* **Complete the following**:
a) Answer these questions about the email thread on CES not assigning addresses to nodes:
(i) How many nodes does Jonathon A Anderson say are in the gpfs cluster?
(ii) How many characters does he say `tsctl shownodes up` appears able to transmit?
(iii) According to Olaf Weiser, after how many nodes is everything truncated?
b) Please translate this sentence from the email thread on CES node addresses into Spanish: "I’d continue my investigation within tsctl itself but, alas, it’s a binary with no source code available to me."
c) Write the next part of the email thread about CES not assigning addresses to nodes, starting after its final sentence.

* **Excerpt**:
-- -- --
From:        Jonathon A Anderson <[email protected]>
To:        gpfsug main discussion list <[email protected]>
Date:        01/31/2017 04:14 PM
Subject:        Re: [gpfsug-discuss] CES doesn't assign addresses to nodes
Sent by:        [email protected]
________________________________

The tail isn’t the issue; that’ my addition, so that I didn’t have to paste the 
hundred or so line nodelist into the thread.

The actual command is

tsctl shownodes up | $tr ',' '\n' | $sort -o $upnodefile

But you can see in my tailed output that the last hostname listed is cut-off 
halfway through the hostname. Less obvious in the example, but true, is the 
fact that it’s only showing the first 120 hosts, when we have 403 nodes in our 
gpfs cluster.

[root@sgate2 ~]# tsctl shownodes up | tr ',' '\n' | wc -l
120

[root@sgate2 ~]# mmlscluster | grep '\-opa' | wc -l
403

Perhaps more explicitly, it looks like `tsctl shownodes up` can only transmit 
3983 characters.

[root@sgate2 ~]# tsctl shownodes up | wc -c
3983

Again, I’m convinced this is a bug not only because the command doesn’t 
actually produce a list of all of the up nodes in our cluster; but because the 
last name listed is incomplete.

[root@sgate2 ~]# tsctl shownodes up | tr ',' '\n' | tail -n 1
shas0260-opa.rc.int.col[root@sgate2 ~]#

I’d continue my investigation within tsctl itself but, alas, it’s a binary with 
no source code available to me. :)

I’m trying to get this opened as a bug / PMR; but I’m still working through the 
DDN support infrastructure. Thanks for reporting it, though.

For the record:

[root@sgate2 ~]# rpm -qa | grep -i gpfs
gpfs.base-4.2.1-2.x86_64
gpfs.msg.en_US-4.2.1-2.noarch
gpfs.gplbin-3.10.0-327.el7.x86_64-4.2.1-0.x86_64
gpfs.gskit-8.0.50-57.x86_64
gpfs.gpl-4.2.1-2.noarch
nfs-ganesha-gpfs-2.3.2-0.ibm24.el7.x86_64
gpfs.ext-4.2.1-2.x86_64
gpfs.gplbin-3.10.0-327.36.3.el7.x86_64-4.2.1-2.x86_64
gpfs.docs-4.2.1-2.noarch

~jonathon

From: <[email protected]> on behalf of Olaf Weiser 
<[email protected]>
Reply-To: gpfsug main discussion list <[email protected]>
Date: Tuesday, January 31, 2017 at 1:30 AM
To: gpfsug main discussion list <[email protected]>
Subject: Re: [gpfsug-discuss] CES doesn't assign addresses to nodes

Hi ...same thing here.. everything after 10 nodes will be truncated..
-- -- --
* **Exercise data**:
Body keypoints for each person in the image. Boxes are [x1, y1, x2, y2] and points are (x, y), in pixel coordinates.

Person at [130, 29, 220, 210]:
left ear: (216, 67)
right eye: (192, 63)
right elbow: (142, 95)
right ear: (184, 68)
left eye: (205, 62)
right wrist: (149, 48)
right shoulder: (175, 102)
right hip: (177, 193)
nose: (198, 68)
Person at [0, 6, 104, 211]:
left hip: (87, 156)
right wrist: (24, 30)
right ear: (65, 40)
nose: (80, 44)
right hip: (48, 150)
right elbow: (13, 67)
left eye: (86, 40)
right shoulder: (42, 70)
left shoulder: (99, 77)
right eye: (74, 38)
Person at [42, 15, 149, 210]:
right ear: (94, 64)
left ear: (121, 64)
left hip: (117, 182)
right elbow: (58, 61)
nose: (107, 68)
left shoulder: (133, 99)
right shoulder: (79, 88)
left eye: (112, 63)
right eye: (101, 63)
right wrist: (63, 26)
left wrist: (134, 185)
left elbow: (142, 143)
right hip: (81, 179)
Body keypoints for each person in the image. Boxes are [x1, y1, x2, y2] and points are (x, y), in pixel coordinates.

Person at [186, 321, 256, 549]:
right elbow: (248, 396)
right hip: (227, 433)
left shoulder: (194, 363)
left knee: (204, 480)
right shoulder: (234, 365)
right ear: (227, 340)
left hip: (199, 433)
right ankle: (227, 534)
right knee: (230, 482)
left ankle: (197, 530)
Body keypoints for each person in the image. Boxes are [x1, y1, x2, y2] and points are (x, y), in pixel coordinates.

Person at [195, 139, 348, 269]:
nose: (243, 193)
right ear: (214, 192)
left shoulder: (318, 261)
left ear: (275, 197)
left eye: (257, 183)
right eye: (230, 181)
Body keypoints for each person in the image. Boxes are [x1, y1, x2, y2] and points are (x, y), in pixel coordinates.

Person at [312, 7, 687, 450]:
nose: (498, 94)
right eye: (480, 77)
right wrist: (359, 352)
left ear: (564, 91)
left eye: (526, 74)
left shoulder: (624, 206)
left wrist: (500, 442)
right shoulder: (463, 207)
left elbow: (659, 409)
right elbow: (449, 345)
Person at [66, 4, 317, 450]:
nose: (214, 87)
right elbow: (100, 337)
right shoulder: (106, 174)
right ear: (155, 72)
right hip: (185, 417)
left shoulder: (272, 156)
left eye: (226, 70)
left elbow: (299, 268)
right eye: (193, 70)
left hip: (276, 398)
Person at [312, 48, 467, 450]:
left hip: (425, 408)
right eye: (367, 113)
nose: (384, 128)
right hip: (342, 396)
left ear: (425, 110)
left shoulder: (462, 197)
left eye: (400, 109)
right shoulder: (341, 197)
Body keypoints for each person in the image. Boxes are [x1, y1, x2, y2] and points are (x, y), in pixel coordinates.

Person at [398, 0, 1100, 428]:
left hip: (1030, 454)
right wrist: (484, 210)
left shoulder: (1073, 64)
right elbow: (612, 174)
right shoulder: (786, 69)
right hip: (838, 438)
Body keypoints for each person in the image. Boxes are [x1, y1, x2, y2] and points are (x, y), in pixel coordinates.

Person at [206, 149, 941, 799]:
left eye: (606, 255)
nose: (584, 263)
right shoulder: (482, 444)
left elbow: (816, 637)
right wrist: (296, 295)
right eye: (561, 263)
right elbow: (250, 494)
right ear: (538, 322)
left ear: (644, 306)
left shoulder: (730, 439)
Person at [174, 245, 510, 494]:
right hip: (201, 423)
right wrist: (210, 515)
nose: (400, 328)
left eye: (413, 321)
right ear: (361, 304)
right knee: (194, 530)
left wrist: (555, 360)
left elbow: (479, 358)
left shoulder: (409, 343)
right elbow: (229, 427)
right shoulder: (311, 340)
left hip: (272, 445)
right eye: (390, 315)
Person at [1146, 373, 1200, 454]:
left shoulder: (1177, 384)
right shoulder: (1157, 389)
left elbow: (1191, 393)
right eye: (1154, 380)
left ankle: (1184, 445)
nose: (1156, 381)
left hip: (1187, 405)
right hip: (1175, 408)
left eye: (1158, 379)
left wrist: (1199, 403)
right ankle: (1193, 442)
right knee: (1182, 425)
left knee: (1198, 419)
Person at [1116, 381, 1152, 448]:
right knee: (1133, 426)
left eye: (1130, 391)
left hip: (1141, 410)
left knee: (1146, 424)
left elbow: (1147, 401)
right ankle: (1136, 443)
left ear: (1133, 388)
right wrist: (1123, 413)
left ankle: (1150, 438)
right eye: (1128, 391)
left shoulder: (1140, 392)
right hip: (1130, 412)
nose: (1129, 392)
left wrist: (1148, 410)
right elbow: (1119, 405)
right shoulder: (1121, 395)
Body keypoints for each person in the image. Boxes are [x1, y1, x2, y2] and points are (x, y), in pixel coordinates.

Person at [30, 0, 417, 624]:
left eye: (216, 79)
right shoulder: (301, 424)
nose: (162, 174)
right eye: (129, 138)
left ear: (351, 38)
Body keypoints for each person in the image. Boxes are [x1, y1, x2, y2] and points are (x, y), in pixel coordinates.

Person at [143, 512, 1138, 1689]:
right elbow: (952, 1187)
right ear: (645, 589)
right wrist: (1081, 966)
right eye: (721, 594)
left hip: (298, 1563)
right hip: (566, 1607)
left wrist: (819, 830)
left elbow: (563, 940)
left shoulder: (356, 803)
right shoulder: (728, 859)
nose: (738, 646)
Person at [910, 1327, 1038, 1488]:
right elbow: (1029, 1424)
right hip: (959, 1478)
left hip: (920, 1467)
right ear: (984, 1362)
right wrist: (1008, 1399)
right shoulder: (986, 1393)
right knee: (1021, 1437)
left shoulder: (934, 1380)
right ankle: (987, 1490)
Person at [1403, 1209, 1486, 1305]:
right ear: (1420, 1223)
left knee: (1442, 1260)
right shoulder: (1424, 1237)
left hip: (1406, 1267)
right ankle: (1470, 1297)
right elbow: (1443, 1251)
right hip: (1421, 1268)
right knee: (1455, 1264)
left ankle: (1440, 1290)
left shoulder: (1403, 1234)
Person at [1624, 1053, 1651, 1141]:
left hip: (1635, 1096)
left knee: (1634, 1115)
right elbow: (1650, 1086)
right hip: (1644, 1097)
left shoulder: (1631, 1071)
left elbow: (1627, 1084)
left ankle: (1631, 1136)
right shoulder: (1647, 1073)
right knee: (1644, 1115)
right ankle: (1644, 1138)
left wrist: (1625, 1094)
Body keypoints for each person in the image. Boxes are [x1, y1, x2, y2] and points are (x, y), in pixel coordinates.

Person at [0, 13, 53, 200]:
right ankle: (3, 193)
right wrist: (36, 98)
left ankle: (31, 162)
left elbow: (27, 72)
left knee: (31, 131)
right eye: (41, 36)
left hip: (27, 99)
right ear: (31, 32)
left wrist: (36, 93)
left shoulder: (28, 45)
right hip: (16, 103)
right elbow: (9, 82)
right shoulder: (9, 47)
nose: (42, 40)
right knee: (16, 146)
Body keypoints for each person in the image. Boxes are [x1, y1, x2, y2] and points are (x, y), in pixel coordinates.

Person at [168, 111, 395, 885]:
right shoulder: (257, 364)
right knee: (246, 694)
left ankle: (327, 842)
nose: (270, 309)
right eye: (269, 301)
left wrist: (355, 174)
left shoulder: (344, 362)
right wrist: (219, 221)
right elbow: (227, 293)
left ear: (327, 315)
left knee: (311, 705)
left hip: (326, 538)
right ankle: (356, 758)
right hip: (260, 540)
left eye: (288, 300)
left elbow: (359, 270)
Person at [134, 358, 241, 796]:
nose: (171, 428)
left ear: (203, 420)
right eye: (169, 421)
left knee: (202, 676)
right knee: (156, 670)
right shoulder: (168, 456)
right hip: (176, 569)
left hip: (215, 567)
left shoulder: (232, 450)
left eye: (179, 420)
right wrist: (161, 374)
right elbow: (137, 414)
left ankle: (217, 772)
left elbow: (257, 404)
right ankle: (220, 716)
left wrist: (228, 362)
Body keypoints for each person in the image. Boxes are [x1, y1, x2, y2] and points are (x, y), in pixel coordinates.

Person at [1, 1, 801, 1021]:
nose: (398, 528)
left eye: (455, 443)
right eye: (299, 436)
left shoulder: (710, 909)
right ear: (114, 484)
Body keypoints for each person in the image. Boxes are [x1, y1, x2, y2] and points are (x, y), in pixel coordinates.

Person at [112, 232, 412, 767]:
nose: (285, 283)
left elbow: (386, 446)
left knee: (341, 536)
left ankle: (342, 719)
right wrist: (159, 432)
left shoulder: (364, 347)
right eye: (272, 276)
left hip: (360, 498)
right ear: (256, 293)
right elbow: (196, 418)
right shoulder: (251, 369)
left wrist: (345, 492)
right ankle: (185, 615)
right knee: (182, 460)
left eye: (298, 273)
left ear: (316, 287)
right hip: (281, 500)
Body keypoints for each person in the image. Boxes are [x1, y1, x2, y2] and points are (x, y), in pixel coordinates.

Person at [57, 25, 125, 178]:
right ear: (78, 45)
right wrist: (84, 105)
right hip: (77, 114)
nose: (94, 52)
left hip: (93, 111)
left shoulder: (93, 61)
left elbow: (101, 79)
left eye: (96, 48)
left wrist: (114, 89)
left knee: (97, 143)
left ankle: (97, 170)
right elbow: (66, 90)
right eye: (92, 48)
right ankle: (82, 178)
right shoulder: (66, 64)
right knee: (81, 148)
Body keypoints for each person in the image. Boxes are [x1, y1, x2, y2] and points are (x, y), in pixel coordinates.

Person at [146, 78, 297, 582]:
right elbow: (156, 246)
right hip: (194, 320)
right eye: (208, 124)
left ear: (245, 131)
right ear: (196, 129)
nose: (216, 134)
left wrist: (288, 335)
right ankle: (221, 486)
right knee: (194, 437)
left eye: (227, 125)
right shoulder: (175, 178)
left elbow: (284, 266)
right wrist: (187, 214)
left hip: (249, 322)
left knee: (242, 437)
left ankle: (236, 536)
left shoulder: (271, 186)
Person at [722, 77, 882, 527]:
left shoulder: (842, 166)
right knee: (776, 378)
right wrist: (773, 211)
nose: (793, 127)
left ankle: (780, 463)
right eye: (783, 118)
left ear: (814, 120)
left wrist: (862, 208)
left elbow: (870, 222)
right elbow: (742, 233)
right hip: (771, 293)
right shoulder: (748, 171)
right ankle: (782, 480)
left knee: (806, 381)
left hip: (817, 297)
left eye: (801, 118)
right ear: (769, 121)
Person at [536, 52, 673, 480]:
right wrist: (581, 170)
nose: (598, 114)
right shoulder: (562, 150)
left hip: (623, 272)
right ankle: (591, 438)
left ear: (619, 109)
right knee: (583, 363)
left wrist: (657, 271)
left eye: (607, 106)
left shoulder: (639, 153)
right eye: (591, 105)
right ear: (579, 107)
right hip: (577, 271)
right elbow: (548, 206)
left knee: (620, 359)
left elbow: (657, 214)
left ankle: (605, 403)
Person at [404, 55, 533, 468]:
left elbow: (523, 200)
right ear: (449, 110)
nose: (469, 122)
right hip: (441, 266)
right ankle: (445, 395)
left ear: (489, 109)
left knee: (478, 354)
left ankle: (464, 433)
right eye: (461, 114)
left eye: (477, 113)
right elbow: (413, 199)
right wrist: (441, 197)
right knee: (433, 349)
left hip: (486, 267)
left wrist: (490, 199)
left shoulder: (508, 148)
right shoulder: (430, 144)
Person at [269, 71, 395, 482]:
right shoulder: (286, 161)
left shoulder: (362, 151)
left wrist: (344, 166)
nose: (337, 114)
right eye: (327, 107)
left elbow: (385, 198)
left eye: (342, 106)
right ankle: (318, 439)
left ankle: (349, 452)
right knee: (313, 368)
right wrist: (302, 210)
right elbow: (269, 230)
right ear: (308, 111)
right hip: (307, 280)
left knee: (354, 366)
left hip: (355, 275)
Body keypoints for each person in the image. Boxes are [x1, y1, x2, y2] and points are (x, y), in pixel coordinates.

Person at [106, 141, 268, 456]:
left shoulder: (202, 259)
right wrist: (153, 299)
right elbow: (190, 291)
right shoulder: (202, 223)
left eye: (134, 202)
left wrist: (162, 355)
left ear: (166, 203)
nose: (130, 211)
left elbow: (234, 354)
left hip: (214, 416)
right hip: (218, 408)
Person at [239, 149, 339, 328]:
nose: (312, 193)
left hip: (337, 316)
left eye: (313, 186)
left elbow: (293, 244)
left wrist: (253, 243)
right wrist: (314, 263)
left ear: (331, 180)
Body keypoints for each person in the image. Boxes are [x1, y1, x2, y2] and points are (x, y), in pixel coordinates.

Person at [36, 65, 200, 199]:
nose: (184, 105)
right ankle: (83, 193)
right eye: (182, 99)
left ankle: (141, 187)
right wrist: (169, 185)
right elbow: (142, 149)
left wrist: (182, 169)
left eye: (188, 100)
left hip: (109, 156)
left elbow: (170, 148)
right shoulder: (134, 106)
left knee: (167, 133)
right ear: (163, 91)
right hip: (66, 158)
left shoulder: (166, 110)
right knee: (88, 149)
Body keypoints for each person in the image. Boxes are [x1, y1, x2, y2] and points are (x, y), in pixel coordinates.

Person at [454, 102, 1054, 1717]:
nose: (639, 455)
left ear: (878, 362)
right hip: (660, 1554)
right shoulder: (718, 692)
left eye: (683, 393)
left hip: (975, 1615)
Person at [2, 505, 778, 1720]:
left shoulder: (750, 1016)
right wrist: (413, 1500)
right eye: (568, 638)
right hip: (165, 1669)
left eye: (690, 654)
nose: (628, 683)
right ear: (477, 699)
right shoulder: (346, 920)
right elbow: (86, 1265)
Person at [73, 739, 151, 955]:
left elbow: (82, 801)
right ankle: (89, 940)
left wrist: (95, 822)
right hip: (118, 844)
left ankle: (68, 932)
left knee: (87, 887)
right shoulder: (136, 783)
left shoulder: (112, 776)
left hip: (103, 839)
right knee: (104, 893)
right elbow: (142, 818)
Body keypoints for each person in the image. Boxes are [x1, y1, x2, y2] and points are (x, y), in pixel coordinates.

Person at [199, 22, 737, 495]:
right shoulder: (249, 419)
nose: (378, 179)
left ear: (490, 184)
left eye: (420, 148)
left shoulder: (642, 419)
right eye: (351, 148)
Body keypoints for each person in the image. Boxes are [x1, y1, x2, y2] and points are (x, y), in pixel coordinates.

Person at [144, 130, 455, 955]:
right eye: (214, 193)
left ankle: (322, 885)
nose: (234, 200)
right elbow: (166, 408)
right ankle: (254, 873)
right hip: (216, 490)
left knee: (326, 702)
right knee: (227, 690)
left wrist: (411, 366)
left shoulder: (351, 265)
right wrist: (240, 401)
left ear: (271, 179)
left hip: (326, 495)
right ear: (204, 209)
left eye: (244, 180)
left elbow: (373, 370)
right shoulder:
-- -- --
* **Answer list**:
a)
(i) 403
(ii) 3983
(iii) 10

b) Continuaría mi investigación dentro del propio tsctl pero, por desgracia, es un binario sin código fuente disponible para mí.

c)
though I don't have an issue with it ... I 'll open a PMR .. and I recommend 
you to do the same thing.. ;-)

the reason seems simple.. it is the "| tail" .at the end of the command.. .. 
which truncates the output to the last 10 items...

should be easy to fix..
cheers
olaf

From:        Jonathon A Anderson <[email protected]>
To:        "[email protected]" <[email protected]>
Date:        01/30/2017 11:11 PM
Subject:        Re: [gpfsug-discuss] CES doesn't assign addresses to nodes
Sent by:        [email protected]
________________________________

In trying to figure this out on my own, I’m relatively certain I’ve found a bug 
in GPFS related to the truncation of output from `tsctl shownodes up`. Any 
chance someone in development can confirm?

Here are the details of my investigation:

## GPFS is up on sgate2

[root@sgate2 ~]# mmgetstate

Node number  Node name        GPFS state
------------------------------------------
 414      sgate2-opa       active

## but if I tell ces to explicitly put one of our ces addresses on that node, 
it says that GPFS is down

[root@sgate2 ~]# mmces address move --ces-ip 10.225.71.102 --ces-node sgate2-opa
mmces address move: GPFS is down on this node.
mmces address move: Command failed. Examine previous error messages to 
determine cause.

## the “GPFS is down on this node” message is defined as code 109 in mmglobfuncs

[root@sgate2 ~]# grep --before-context=1 "GPFS is down on this node."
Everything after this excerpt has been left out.